Segment Start: Supplied text

Nigerian politician (born 1975)

Musiliu Akinsanya (born 14 March 1975) popularly known as MC Oluomo is the head of the Lagos state branch of the National Union of Road Transport Workers. He is regarded as Lagos state's richest and most illustrious thug agbero.

MC Oluomo was born in Oshodi, Lagos, Nigeria. He originally hails from Lagos State. He had primary level of education and dropped out of school because of his father's death. He ran away from home at the age of 13 and started working as a bus driver. He became the head of a motor park in Oshodi and finally rose to become the most influential agbero in Oshodi before he emerged as the chairman of the National Union of Road Transport Workers in Lagos.

At an All Progressives Congress campaign event in Lagos in 2019, MC Oluomo was stabbed by someone thought to be loyal to the then outgoing Lagos State governor, Akinwumi Ambode whose re-election bid had been thwarted.

==Controversies==

On 25 February 2023, in a series of videos on social media during the 2023 Nigerian presidential election in Lagos, Nigeria, MC Oluomo was accused of intimidating and preventing the Igbo people from voting for Peter Obi at his polling unit and using Area Boys (agbero) to disrupt the Nigerian presidential election in Lagos.

== Personal life ==
MC Oluomo has three wives and nine children.

Segment End: Supplied text
Segment Start: Source material

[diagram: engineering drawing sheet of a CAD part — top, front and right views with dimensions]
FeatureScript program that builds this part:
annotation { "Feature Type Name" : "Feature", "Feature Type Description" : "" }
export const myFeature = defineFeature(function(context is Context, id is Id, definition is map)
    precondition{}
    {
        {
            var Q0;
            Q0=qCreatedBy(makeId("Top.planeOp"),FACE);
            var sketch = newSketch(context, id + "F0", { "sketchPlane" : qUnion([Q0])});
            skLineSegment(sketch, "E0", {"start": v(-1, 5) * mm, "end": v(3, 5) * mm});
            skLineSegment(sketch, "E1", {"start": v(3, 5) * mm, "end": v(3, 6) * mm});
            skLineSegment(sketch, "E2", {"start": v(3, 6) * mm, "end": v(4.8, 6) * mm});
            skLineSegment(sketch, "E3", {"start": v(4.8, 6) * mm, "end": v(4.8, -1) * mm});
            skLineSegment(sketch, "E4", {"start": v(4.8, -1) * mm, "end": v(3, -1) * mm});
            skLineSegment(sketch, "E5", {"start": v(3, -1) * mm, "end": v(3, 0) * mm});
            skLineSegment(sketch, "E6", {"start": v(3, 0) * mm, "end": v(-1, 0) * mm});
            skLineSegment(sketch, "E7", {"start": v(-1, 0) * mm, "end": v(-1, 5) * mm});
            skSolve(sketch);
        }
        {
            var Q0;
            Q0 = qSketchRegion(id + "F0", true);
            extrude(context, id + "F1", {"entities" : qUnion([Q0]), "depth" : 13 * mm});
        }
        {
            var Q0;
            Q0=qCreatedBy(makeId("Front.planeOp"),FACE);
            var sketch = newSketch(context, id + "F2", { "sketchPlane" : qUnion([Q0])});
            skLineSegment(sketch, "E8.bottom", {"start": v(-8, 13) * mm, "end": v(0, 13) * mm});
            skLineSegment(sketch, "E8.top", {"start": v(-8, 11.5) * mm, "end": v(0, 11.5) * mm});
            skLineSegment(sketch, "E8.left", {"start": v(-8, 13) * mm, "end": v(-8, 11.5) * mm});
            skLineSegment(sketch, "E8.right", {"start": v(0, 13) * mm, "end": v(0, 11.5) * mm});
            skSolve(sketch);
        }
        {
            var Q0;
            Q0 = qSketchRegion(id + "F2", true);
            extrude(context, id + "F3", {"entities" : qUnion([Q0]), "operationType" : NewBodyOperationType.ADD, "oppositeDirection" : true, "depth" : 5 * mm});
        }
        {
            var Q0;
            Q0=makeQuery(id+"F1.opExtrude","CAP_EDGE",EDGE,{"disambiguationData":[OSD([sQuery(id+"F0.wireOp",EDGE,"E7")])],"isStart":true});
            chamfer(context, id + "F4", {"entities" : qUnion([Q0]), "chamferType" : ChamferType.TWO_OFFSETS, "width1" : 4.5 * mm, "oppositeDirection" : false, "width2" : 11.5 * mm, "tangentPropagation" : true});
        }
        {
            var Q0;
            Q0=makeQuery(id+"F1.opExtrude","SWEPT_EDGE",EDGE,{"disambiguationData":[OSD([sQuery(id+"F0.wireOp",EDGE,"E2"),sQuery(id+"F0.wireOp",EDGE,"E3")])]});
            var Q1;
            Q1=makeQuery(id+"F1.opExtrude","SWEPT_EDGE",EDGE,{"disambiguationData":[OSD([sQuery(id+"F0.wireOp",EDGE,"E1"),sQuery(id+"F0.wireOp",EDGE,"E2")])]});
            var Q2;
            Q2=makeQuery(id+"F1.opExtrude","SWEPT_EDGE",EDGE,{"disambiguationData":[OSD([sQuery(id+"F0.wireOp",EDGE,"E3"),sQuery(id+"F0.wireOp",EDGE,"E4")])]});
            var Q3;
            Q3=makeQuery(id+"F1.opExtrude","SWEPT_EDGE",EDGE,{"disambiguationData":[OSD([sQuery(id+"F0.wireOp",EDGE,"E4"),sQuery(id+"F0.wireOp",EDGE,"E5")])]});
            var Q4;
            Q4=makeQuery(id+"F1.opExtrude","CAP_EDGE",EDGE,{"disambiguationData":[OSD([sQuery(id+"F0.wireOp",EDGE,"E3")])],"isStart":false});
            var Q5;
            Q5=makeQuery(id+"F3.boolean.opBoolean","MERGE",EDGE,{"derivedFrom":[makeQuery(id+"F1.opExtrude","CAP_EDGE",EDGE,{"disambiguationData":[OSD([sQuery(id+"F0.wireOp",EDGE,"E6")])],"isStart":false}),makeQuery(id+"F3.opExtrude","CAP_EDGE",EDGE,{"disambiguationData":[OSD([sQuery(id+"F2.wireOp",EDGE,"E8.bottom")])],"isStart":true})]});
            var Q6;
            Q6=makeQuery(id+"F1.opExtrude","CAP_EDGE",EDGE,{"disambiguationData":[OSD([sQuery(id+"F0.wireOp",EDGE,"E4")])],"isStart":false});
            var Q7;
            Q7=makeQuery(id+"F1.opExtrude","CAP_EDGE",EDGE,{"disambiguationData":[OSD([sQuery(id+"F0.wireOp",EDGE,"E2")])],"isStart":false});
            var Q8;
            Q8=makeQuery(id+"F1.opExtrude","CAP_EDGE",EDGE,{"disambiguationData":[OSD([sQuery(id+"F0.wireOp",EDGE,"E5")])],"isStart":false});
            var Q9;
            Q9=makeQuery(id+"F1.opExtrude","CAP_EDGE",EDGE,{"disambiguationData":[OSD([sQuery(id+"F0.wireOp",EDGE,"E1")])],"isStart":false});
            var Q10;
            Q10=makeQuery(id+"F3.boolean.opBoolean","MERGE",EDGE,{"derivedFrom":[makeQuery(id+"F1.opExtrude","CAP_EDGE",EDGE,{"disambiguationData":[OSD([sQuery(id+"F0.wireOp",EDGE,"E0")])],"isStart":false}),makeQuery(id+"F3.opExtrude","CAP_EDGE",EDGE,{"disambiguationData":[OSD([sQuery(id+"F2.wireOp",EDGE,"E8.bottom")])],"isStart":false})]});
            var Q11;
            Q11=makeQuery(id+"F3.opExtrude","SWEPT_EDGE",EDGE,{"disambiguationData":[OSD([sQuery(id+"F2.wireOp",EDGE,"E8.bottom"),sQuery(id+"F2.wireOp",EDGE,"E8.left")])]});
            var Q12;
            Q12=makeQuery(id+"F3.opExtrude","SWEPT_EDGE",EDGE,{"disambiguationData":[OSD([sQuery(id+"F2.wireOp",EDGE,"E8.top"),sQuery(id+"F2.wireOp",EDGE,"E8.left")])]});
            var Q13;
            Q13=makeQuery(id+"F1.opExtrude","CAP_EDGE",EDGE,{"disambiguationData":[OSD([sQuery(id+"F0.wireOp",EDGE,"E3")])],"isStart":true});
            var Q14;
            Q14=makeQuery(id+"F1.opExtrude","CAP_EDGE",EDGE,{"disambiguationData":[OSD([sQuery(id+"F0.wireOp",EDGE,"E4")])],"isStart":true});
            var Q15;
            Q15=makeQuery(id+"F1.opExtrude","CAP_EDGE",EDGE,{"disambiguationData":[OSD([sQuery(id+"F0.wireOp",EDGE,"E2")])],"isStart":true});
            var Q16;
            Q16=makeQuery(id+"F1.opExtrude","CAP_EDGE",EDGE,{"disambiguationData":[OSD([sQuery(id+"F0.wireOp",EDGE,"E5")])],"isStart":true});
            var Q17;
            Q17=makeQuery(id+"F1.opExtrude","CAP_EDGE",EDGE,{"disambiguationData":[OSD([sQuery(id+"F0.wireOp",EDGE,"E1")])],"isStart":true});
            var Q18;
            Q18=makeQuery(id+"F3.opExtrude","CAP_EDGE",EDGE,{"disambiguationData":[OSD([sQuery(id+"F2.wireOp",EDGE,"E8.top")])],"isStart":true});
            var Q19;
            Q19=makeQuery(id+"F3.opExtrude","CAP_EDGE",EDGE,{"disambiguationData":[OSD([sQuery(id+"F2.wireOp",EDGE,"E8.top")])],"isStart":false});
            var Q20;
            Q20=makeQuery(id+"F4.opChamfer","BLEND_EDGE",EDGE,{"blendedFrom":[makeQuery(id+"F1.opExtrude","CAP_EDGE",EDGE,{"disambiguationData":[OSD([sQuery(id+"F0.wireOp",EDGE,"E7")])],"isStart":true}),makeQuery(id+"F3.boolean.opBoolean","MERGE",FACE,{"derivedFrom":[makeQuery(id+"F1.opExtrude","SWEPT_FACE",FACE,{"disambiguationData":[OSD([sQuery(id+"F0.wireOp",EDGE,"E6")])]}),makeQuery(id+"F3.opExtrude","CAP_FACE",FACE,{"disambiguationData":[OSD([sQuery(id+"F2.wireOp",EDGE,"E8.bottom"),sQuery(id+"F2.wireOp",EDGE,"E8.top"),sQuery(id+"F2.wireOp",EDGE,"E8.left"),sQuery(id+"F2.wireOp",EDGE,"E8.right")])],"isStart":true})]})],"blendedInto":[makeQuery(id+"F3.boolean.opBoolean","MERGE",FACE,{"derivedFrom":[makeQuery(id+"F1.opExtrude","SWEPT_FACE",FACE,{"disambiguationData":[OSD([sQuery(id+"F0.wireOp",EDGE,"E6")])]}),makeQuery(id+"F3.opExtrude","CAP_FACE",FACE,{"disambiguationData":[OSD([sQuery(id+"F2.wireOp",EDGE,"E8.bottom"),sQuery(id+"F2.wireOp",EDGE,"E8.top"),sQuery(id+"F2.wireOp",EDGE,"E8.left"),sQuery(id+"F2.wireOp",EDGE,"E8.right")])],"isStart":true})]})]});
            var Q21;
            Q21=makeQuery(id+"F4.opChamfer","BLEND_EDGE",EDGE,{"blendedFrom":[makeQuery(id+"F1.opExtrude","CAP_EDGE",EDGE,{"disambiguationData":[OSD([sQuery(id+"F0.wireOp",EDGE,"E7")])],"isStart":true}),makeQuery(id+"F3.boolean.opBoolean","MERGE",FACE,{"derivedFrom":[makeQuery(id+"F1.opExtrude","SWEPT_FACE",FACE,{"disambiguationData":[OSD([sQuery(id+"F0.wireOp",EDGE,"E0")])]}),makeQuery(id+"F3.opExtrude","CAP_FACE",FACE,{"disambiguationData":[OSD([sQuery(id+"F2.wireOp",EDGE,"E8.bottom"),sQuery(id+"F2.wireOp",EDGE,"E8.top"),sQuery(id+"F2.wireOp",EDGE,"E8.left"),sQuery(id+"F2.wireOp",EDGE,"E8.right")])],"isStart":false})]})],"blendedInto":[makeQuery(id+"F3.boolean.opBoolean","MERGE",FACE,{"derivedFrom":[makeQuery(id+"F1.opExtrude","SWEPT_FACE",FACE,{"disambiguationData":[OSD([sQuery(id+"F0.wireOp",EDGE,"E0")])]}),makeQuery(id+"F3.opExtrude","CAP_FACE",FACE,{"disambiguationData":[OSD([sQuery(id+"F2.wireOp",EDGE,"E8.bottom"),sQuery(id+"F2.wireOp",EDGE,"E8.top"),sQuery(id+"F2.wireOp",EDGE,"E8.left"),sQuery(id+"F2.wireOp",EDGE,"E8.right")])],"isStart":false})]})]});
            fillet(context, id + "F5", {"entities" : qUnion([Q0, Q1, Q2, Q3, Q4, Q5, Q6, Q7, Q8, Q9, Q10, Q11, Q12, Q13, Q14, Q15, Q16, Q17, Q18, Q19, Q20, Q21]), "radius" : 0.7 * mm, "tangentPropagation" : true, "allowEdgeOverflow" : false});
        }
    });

Segment End: Source material

## Complete the following
- A) Reproduce the MC Oluomo passage from "MC Oluomo was born" up to and including "had been thwarted.".
- B) Summarize the MC Oluomo passage in two sentences.
The lines are separate material and form no part of the MC Oluomo passage.

## Results by task
- A)
MC Oluomo was born in Oshodi, Lagos, Nigeria. He originally hails from Lagos State. He had primary level of education and dropped out of school because of his father's death. He ran away from home at the age of 13 and started working as a bus driver. He became the head of a motor park in Oshodi and finally rose to become the most influential agbero in Oshodi before he emerged as the chairman of the National Union of Road Transport Workers in Lagos.

At an All Progressives Congress campaign event in Lagos in 2019, MC Oluomo was stabbed by someone thought to be loyal to the then outgoing Lagos State governor, Akinwumi Ambode whose re-election bid had been thwarted.

- B) Musiliu Akinsanya, known as MC Oluomo, was born in Oshodi, Lagos, in 1975, left school after his father's death, and rose from bus driver to chairman of the Lagos branch of the National Union of Road Transport Workers. He was stabbed at a 2019 All Progressives Congress campaign event in Lagos, and in 2023 he was accused of intimidating Igbo voters and using Area Boys to disrupt the presidential election in Lagos.